Nosso caríssimo espiritão, então, ouviu o seguinte do administrador: - Entendo perfeitamente o seu assombro, Sebastião. Tanto que já esperava que você me procurasse para conversar. Ninguém nega quão significativa foi sua contribuição para o bom funcionamento do centro espírita do qual você fez parte. No entanto, a balança da vida não leva em consideração somente o que fazemos de bom dentro das instituições religiosas às quais somos vinculados. No quesito coletividade, Arnaldo saiu na frente, meu amigo. Tudo o que ele ouvia nas palestras, praticava na vida de relação. Ele sempre foi uma boa pessoa, apesar do hábito de tomar uns conhaques de vez em quando. A partir do momento em que travou contato com o Espiritismo, Arnaldo se aprimorou como filho, esposo, pai, colega de trabalho e cidadão. Atendia a todos com um sorriso, amava a esposa com extrema dedicação, apoiava os filhos em todos os momentos bons e ruins. Além disso, era um excelente colega de trabalho, e quando galgou postos mais elevados na empresa, soube ser um excelente chefe. Implantou, inclusive, várias iniciativas que aumentaram a produtividade e também trouxeram inúmeros benefícios aos funcionários. Na via pública, era também um exemplo. Implantou a coleta seletiva de lixo no bairro em que morava, incentivando os vizinhos a manterem as ruas sempre limpas e o lixo embalado adequadamente. Para você ter uma ideia, até casca de banana ele recolhia da calçada e jogava na lixeira mais próxima, com receio de que alguém escorregasse e se machucasse. Arnaldo, contudo, não parou por aí. Foram dele várias iniciativas que resultaram em atividades culturais e esportivas para os jovens do bairro onde morava. Por tudo isso e muito mais, Arnaldo conquistou o lugar que hoje ocupa. E convém ressaltar que ele jamais cogitou estar onde está. Ele serviu pelo simples prazer de ser útil. O fato de ele gostar de tomar umas doses de conhaque de vez em quando pesou muito pouco contra ele.

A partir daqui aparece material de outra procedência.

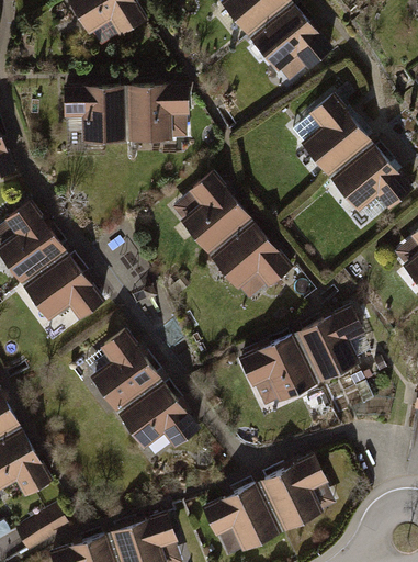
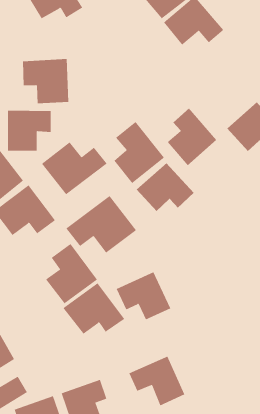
building: [127,85,187,139] -> [7,110,52,151]
building: [303,95,370,173] -> [167,108,217,166]
building: none -> [41,142,107,195]
building: none -> [65,195,137,253]
building: [300,306,364,379] -> none
building: [242,335,316,400] -> [116,271,171,320]
building: [262,458,326,527] -> none

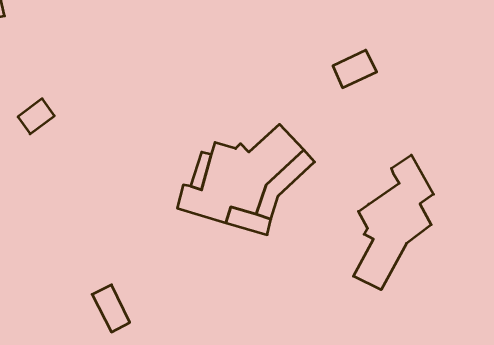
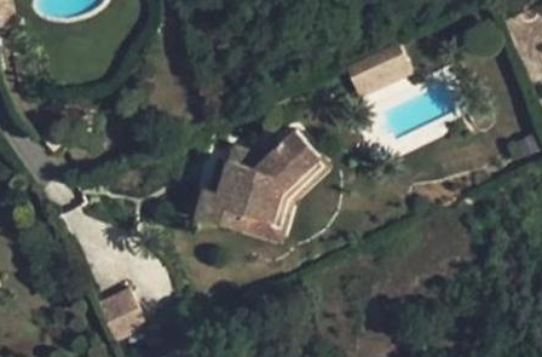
building: [353,155,434,290] -> none

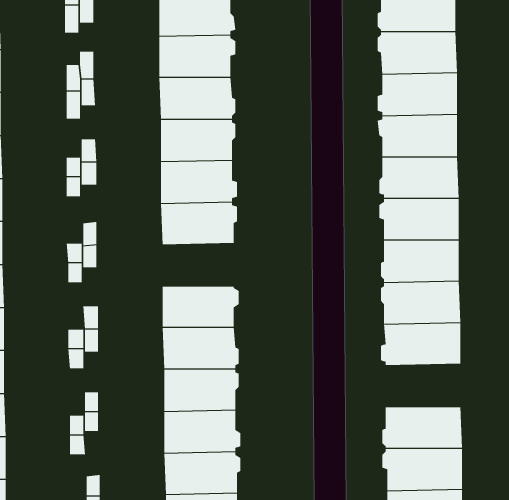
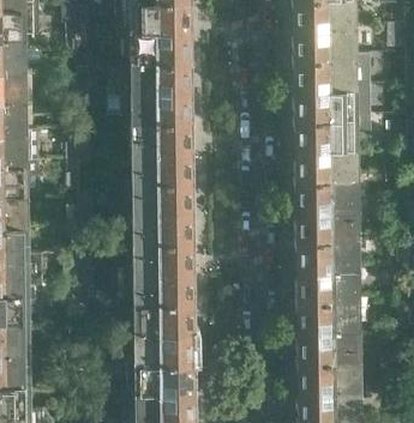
building: none -> [140,204,197,235]
building: none -> [299,291,358,322]

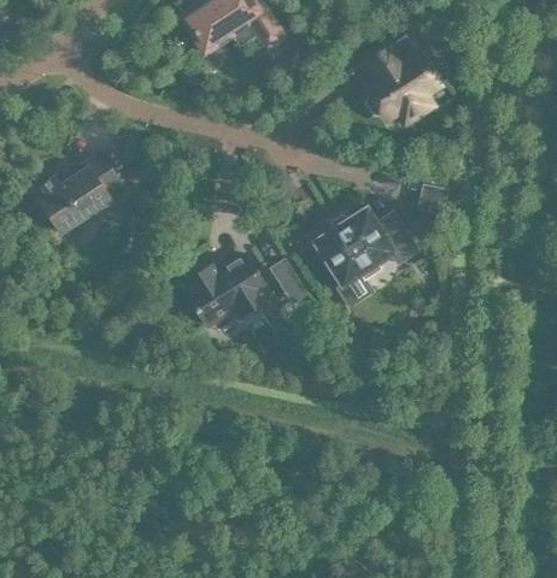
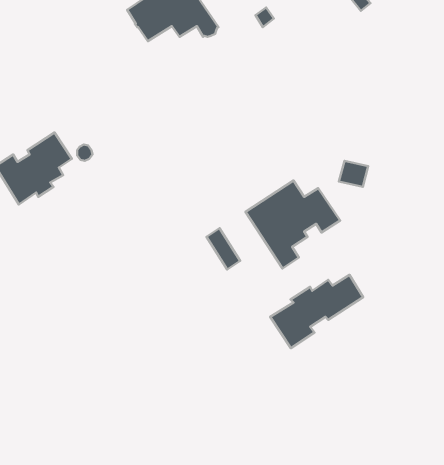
building: [363,34,439,125] -> none
building: [184,254,269,326] -> none
building: none -> [270,275,363,348]

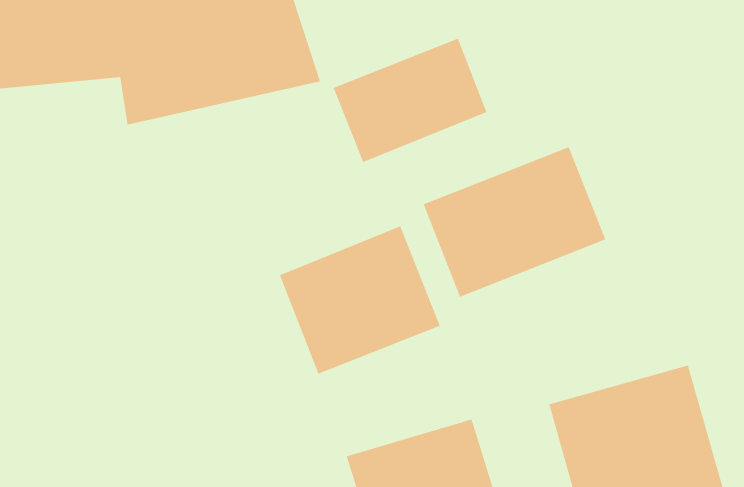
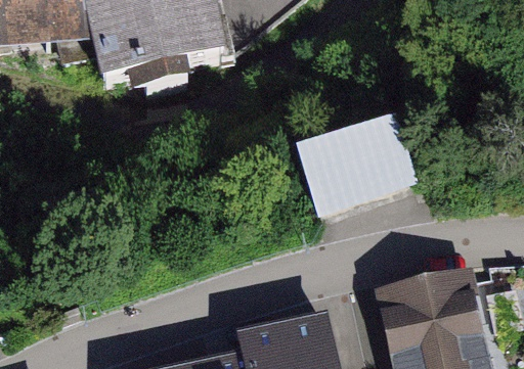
building: [333,38,487,163] -> none
building: [279,225,441,374] -> none

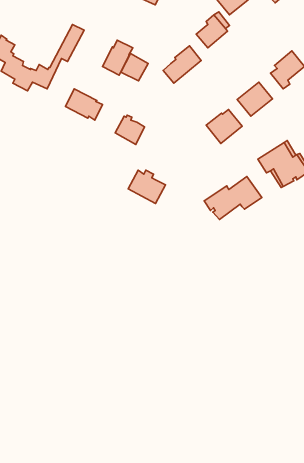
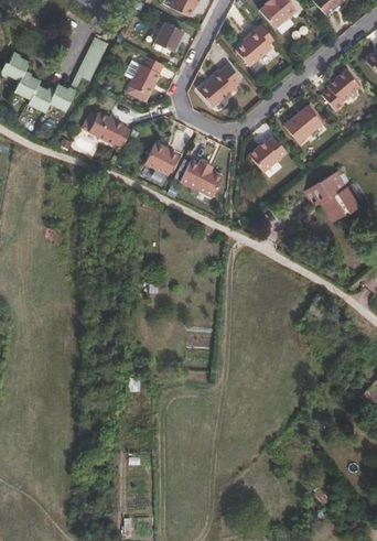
building: [121,54,148,81] -> [153,22,184,53]
building: [128,170,165,203] -> [181,158,223,195]
building: [204,177,262,220] -> none

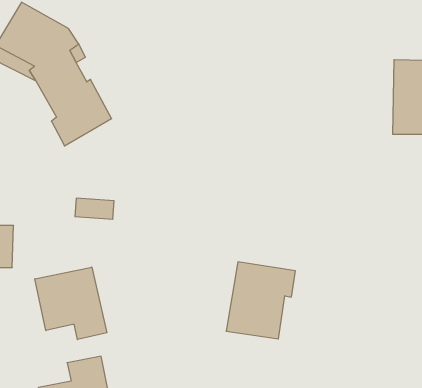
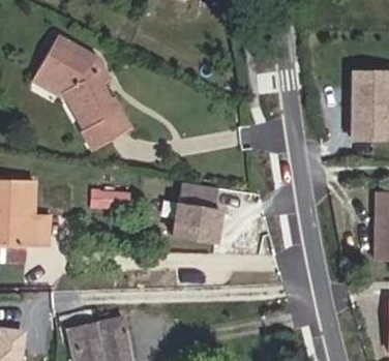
building: [226,262,295,339] -> [163,180,218,241]
building: [35,267,107,340] -> none

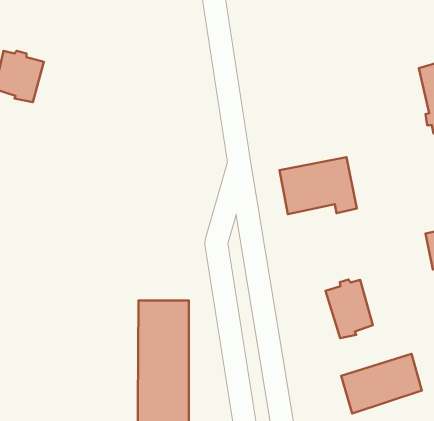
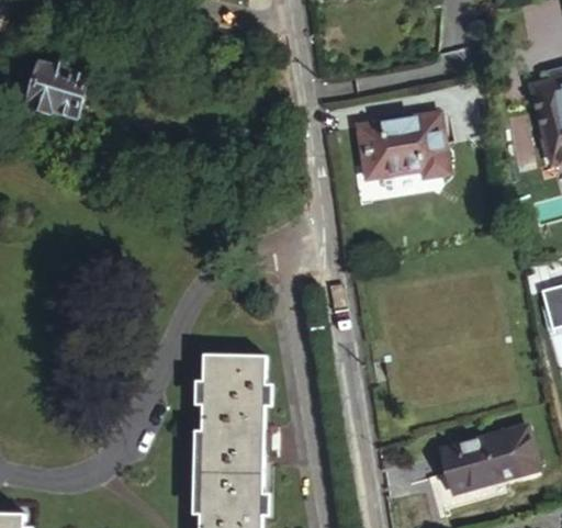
building: [280,157,357,214] -> [358,112,450,180]
building: [325,279,373,338] -> none

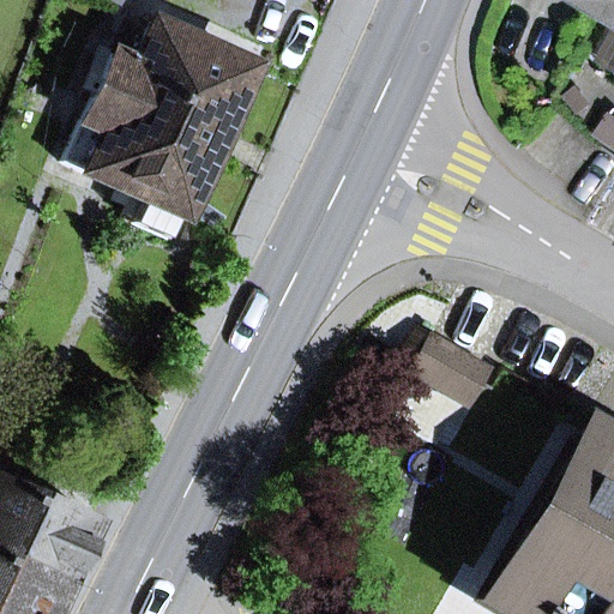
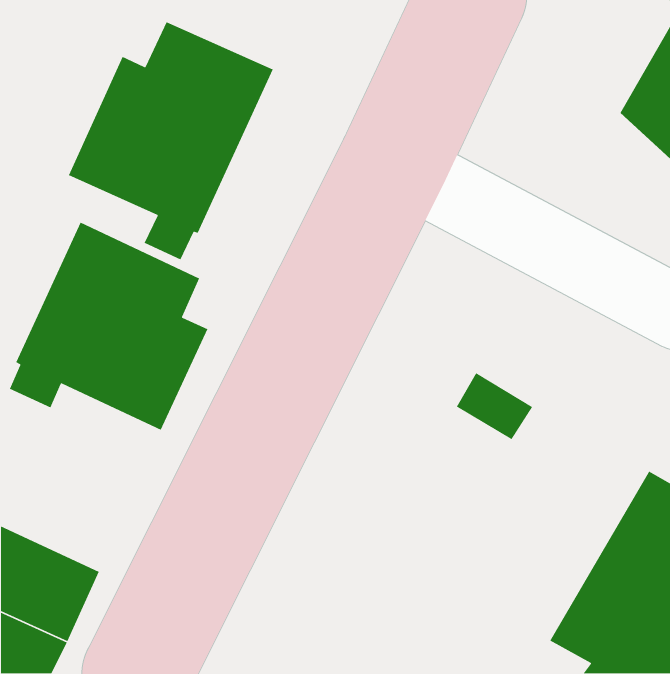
building: none -> [9,222,208,431]

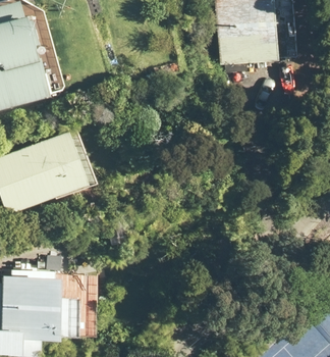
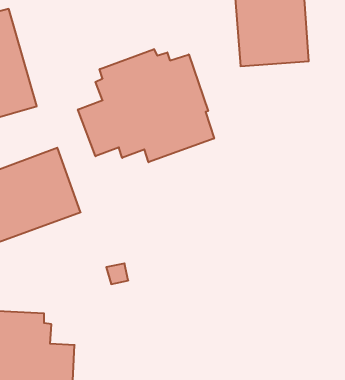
building: none -> [78,49,214,162]

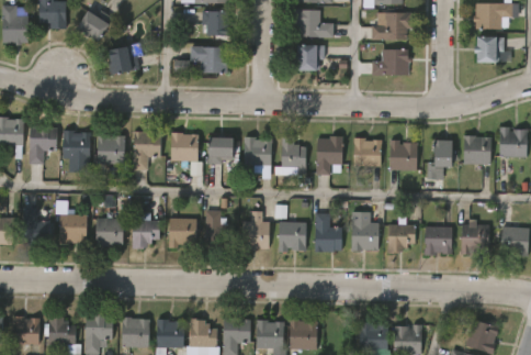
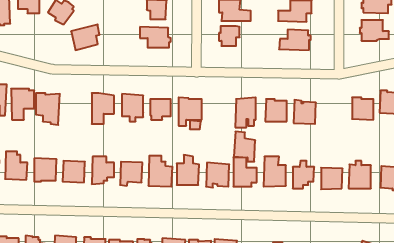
building: [97,134,124,164] -> none
building: [279,136,306,175] -> [234,132,255,162]
building: [423,141,452,180] -> none

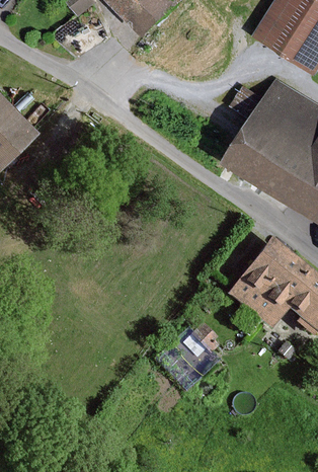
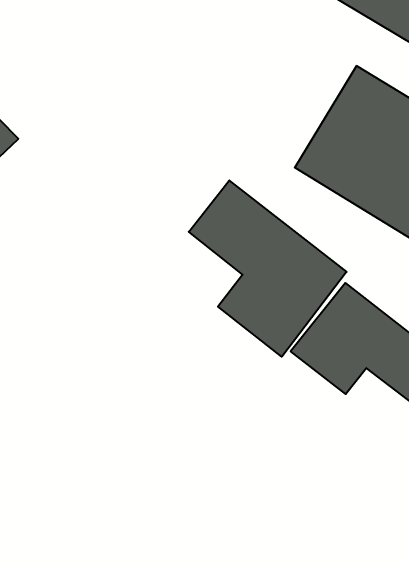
building: none -> [189,180,347,357]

Ante o silêncio revelador de Sebastião – que não conseguia esconder o assombro pelo revelado, o incômodo por ter desdenhado de Arnaldo por tantos anos e a vergonha diante de uma folha corrida tão magnífica –, o administrador perguntou: – Você está insatisfeito na nossa colônia? Algo te incomoda?

– Não! – rebateu Sebastião. – Eu estou muito feliz aqui! As tarefas que exerço são ótimas! Idem as pessoas que aqui encontrei.

O administrador, então, finalizou: – Então, meu amigo! Volte para os seus afazeres e deixe à Providência Divina a tarefa de dar “a cada um segundo suas obras”, conforme ensinado por Jesus, nosso modelo e guia.

Sebastião voltou bem mais leve e animado à lida depois do ocorrido. A lição fora inesquecível!